* _ACTIVITIES_
a) From the hospital reform text below, list every area of care that the Bennett commission recommended the commonwealth take over.
b) In the hospital reform text below, how long did the Health and Hospitals Reform Commission take to examine the health system?
c) Based on the hospital reform text below, answer yes or no to each statement and quote the words of the text that decide it: (i) The Victorian Premier agreed to reduce his 83 hospital boards. (ii) The NSW coroner found that the death of a young woman at the Royal North Shore Hospital was avoidable. (iii) The number of local hospital networks in Queensland has been settled.

* _SELECTED TEXT_
==========
Peter Beattie had acknowledged in his 2005 Queensland election campaign that there were fundamental problems with management by distant bureaucrats. Among reforms set in train was the appointment of clinical chiefs with a critical leadership role in three teaching hospitals. But reforms have progressed slowly.

Similar concerns were highlighted in NSW in 2008 when the coroner declared the death of a young woman at the Royal North Shore Hospital was avoidable had appropriate processes been followed. This led to a review by Peter Garling SC of the management of all NSW public hospitals. He observed the complete breakdown of interface between medical staff and management.

Among the consequent reforms was the appointment of a clinical executive officer in each public hospital to work with a hospital chief executive and be involved in management issues related to the delivery of medical services. However, these principles were ignored by COAG.

The Health and Hospitals Reform Commission, chaired by Christine Bennett from March 2008, took 16 months to examine the health system. Its report claimed to show how to end the commonwealth- states blame game, recommending that the commonwealth take over all primary, preventive, aged, indigenous and mental health care. Processes to implement these changes are in their infancy, with huge gaps and uncertainties.

The Bennett report did nothing to tackle the fundamental public concern about hospital performance in critical areas: quality and safety of care, provision of appropriate services, cross infection, errors in care and the like.

It adopted the ALP mindset that centralised bureaucratic regulation (state and commonwealth) would fix everything, with centrally determined standards to be observed by more than 700 hospitals across Australia. It’s a pattern reminiscent of regulation of dispersed motor industries by east European countries after World War II.

Still the Bennett commission rightly saw the need for better support and co-ordination of primary care, already well under way with general practitioners participating in primary care networks. These are now to be incorporated into Medicare locals to deliver all the new commonwealth services, with their own bureaucracies.

COAG urged that where possible these be developed in areas coinciding with local hospital networks, but the Victorian Premier gained agreement at COAG that there need be no change to his 83 hospital boards. NSW, with its five area boards, resisted devolution but is understood to have conceded 15 local hospital networks that can’t possibly coincide with local general practices. The number in Queensland is to be greater than in NSW, but the figure has yet to be resolved.

In Britain, hospitals had to contract with primary care trusts for their funding, but the latter ended up being extensions of the Department of Health. To ensure accountability for ongoing care, Britain now empowers GPs to commission services from hospitals. But we seem to be setting up Medicare locals to do exactly what had failed in Britain.
==========
* _GIVEN ENTRIES_
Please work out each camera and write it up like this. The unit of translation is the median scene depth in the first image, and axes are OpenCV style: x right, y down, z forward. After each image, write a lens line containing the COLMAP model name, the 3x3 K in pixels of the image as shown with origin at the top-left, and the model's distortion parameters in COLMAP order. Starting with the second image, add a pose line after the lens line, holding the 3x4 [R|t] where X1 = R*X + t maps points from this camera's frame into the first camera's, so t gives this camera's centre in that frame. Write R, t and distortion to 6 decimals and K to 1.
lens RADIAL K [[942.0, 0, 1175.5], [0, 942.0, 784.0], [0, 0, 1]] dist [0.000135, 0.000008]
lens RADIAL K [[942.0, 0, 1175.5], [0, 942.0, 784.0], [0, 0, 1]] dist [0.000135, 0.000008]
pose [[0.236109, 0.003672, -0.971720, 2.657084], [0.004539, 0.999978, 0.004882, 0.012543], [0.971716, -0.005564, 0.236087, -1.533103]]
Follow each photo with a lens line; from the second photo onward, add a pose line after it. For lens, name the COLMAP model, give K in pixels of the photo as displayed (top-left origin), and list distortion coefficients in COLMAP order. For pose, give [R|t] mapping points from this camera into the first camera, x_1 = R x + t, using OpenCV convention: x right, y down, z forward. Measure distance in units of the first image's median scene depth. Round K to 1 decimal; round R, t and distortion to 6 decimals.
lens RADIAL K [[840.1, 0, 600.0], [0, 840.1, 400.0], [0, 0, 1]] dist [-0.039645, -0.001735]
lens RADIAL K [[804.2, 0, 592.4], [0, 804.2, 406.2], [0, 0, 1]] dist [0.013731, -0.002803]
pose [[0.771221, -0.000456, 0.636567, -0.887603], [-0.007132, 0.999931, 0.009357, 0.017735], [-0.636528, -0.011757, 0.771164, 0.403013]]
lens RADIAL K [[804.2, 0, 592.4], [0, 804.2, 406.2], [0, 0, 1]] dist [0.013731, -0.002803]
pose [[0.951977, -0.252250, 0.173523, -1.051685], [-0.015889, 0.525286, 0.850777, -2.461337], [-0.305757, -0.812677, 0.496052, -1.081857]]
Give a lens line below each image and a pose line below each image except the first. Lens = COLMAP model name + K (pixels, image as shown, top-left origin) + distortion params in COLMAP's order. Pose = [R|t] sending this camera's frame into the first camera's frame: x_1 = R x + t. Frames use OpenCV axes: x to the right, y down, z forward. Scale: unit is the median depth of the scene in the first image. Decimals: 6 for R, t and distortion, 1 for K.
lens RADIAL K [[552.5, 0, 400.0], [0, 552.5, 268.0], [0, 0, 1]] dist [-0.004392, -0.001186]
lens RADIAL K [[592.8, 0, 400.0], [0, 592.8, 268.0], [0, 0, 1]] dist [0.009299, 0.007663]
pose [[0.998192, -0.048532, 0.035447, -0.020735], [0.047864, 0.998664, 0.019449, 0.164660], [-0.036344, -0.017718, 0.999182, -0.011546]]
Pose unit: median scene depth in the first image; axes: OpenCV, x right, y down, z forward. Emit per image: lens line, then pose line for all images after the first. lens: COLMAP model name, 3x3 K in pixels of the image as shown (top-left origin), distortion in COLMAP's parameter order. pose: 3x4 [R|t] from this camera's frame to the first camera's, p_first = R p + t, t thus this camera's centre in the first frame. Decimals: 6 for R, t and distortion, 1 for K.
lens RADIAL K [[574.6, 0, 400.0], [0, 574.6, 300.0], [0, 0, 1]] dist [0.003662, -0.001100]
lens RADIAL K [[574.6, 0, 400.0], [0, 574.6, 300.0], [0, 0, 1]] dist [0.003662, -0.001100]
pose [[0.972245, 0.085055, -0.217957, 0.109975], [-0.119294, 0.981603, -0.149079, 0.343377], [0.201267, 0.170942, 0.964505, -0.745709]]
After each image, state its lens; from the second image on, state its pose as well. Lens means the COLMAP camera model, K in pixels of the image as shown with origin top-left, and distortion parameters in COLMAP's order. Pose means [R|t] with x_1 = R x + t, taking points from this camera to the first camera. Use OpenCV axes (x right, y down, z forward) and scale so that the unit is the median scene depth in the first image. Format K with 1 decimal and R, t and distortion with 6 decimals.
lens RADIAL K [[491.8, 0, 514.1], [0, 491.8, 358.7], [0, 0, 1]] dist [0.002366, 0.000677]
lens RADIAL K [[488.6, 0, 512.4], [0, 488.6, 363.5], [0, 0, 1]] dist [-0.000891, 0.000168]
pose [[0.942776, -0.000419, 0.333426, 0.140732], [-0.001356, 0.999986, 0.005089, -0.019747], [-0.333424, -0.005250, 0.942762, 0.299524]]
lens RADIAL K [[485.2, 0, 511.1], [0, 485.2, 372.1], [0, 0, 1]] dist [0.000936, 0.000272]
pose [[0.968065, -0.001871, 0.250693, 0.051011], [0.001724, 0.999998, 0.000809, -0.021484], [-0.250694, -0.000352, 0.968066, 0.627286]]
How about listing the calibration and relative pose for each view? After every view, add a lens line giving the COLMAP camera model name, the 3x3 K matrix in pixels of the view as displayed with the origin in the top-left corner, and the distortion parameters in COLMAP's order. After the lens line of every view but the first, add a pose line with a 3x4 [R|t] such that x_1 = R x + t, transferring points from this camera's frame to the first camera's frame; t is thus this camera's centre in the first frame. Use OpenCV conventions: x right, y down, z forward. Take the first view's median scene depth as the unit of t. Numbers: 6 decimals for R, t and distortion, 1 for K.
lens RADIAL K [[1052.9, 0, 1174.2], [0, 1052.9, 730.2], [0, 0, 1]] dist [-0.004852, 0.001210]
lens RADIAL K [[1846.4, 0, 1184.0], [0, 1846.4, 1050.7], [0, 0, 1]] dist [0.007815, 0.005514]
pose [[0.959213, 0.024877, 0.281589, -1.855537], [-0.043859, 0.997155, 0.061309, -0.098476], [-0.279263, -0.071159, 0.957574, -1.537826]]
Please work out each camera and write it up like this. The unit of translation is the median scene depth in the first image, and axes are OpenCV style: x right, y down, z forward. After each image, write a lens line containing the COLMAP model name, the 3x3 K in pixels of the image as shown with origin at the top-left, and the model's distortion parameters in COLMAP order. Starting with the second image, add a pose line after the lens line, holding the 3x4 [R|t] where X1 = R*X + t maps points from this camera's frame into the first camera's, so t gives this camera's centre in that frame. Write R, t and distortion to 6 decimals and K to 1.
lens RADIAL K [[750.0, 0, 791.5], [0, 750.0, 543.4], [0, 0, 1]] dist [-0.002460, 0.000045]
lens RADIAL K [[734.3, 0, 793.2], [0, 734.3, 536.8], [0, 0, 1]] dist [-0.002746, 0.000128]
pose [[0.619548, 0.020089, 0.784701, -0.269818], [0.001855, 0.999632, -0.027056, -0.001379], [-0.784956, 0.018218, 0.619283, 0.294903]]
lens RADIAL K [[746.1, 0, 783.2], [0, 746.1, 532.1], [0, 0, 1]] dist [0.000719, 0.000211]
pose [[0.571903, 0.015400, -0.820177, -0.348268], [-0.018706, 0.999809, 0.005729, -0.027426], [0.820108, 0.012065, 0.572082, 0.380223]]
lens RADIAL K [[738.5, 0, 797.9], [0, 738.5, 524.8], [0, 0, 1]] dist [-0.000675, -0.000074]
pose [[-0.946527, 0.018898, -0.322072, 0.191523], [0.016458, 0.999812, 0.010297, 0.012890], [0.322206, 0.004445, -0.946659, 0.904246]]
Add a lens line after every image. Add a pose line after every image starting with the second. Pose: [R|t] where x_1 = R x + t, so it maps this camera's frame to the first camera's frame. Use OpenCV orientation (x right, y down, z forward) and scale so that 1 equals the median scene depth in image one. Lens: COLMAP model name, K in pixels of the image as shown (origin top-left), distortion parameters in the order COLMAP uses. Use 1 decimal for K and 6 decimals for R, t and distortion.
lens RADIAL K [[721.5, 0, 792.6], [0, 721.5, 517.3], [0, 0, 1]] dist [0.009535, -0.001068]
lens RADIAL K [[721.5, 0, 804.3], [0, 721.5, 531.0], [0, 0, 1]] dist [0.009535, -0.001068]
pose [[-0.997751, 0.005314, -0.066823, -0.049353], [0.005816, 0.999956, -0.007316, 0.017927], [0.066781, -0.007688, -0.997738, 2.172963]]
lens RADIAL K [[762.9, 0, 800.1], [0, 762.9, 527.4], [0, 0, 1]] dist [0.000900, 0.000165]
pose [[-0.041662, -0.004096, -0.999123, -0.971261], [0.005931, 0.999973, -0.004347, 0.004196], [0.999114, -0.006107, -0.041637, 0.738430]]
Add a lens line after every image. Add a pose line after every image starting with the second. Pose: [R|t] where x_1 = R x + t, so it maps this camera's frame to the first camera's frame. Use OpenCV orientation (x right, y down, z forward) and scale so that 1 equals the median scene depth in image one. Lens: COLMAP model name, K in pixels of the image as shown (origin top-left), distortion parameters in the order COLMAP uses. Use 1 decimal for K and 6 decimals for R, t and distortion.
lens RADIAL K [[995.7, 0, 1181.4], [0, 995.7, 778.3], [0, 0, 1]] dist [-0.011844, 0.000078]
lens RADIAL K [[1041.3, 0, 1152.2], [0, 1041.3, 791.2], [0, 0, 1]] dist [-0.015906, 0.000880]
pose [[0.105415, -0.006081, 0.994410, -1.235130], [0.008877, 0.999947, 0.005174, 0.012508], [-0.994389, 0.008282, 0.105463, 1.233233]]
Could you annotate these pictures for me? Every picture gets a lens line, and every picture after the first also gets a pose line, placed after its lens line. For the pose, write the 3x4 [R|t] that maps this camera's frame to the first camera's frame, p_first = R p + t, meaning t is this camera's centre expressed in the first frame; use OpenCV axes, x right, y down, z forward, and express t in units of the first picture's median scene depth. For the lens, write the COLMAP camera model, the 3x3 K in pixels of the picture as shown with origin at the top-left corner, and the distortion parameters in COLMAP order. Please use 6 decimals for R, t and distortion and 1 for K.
==========
* _TASK-BY-TASK ANSWERS_
a)
Primary care
Preventive care
Aged care
Indigenous health care
Mental health care

b) 16 months.

c)
(i) No: "there need be no change to his 83 hospital boards"
(ii) Yes: "the coroner declared the death of a young woman at the Royal North Shore Hospital was avoidable had appropriate processes been followed"
(iii) No: "the figure has yet to be resolved"